* [WHAT NEEDS TO BE DONE]: Every word in the data below belongs in your copy, exactly as given; the pictures do not.
*** Opening of AVAILABLE DATA ***
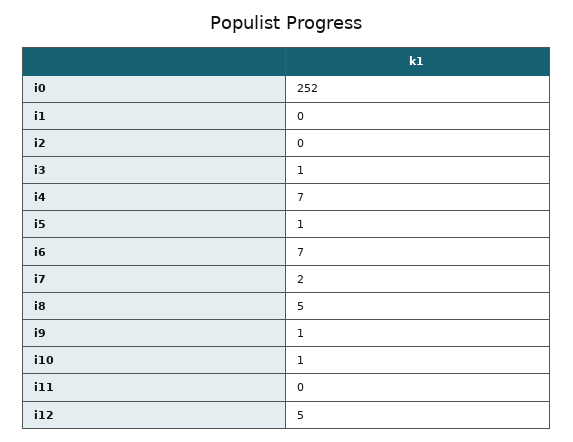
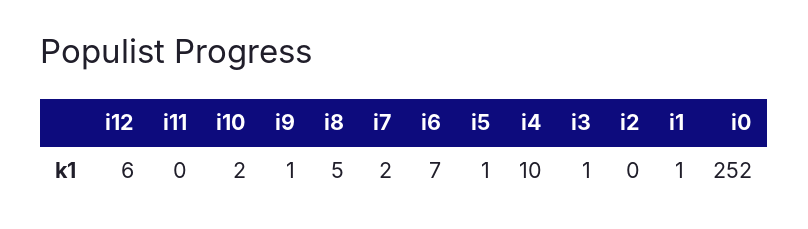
i1: 0 -> 1
i4: 7 -> 10
i10: 1 -> 2
i12: 5 -> 6

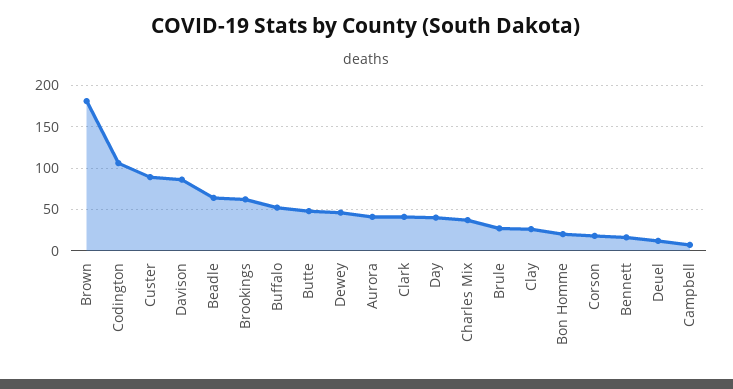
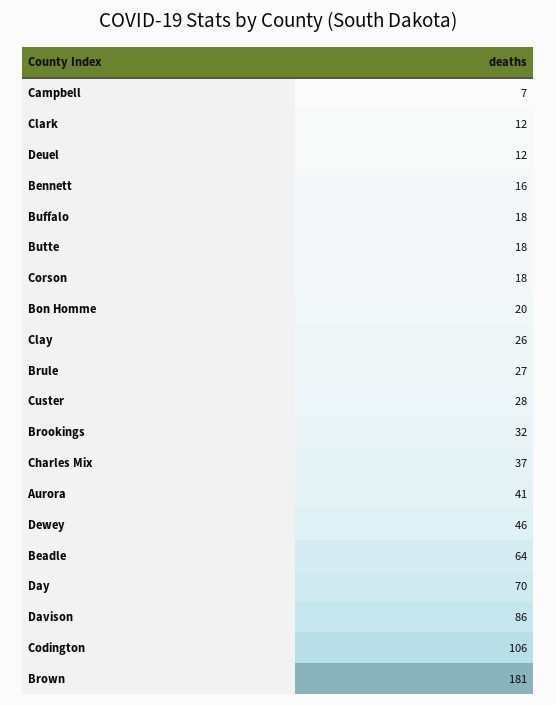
Custer: 90 -> 28
Brookings: 60 -> 32
Buffalo: 50 -> 18
Butte: 50 -> 18
Clark: 40 -> 12
Day: 40 -> 70

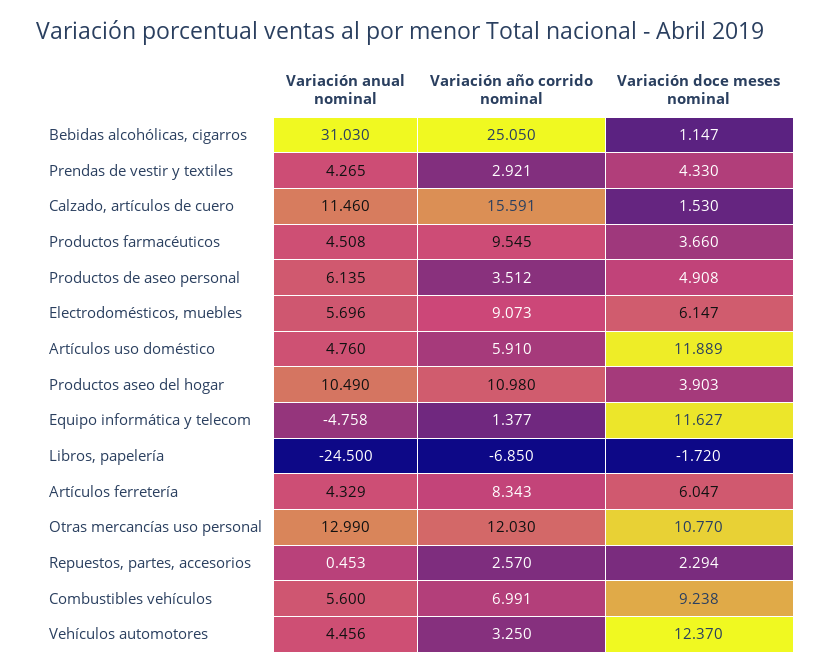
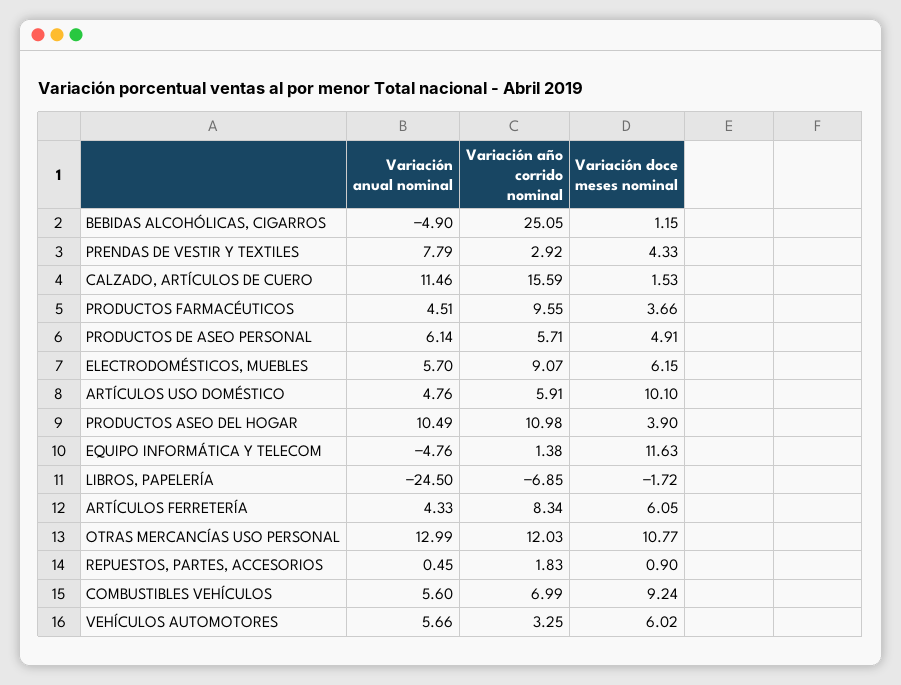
Variación anual nominal, Bebidas alcohólicas, cigarros: 31.03 -> -4.9
Variación anual nominal, Prendas de vestir y textiles: 4.265 -> 7.79
Variación año corrido nominal, Productos de aseo personal: 3.512 -> 5.71
Variación doce meses nominal, Artículos uso doméstico: 11.889 -> 10.1
Variación año corrido nominal, Repuestos, partes, accesorios: 2.57 -> 1.83
Variación doce meses nominal, Repuestos, partes, accesorios: 2.294 -> 0.9
Variación anual nominal, Vehículos automotores: 4.456 -> 5.66
Variación doce meses nominal, Vehículos automotores: 12.37 -> 6.02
*** Close of AVAILABLE DATA ***
* [ANSWER TO THIS PROBLEM]:
i1: 0 -> 1
i4: 7 -> 10
i10: 1 -> 2
i12: 5 -> 6

Custer: 90 -> 28
Brookings: 60 -> 32
Buffalo: 50 -> 18
Butte: 50 -> 18
Clark: 40 -> 12
Day: 40 -> 70

Variación anual nominal, Bebidas alcohólicas, cigarros: 31.03 -> -4.9
Variación anual nominal, Prendas de vestir y textiles: 4.265 -> 7.79
Variación año corrido nominal, Productos de aseo personal: 3.512 -> 5.71
Variación doce meses nominal, Artículos uso doméstico: 11.889 -> 10.1
Variación año corrido nominal, Repuestos, partes, accesorios: 2.57 -> 1.83
Variación doce meses nominal, Repuestos, partes, accesorios: 2.294 -> 0.9
Variación anual nominal, Vehículos automotores: 4.456 -> 5.66
Variación doce meses nominal, Vehículos automotores: 12.37 -> 6.02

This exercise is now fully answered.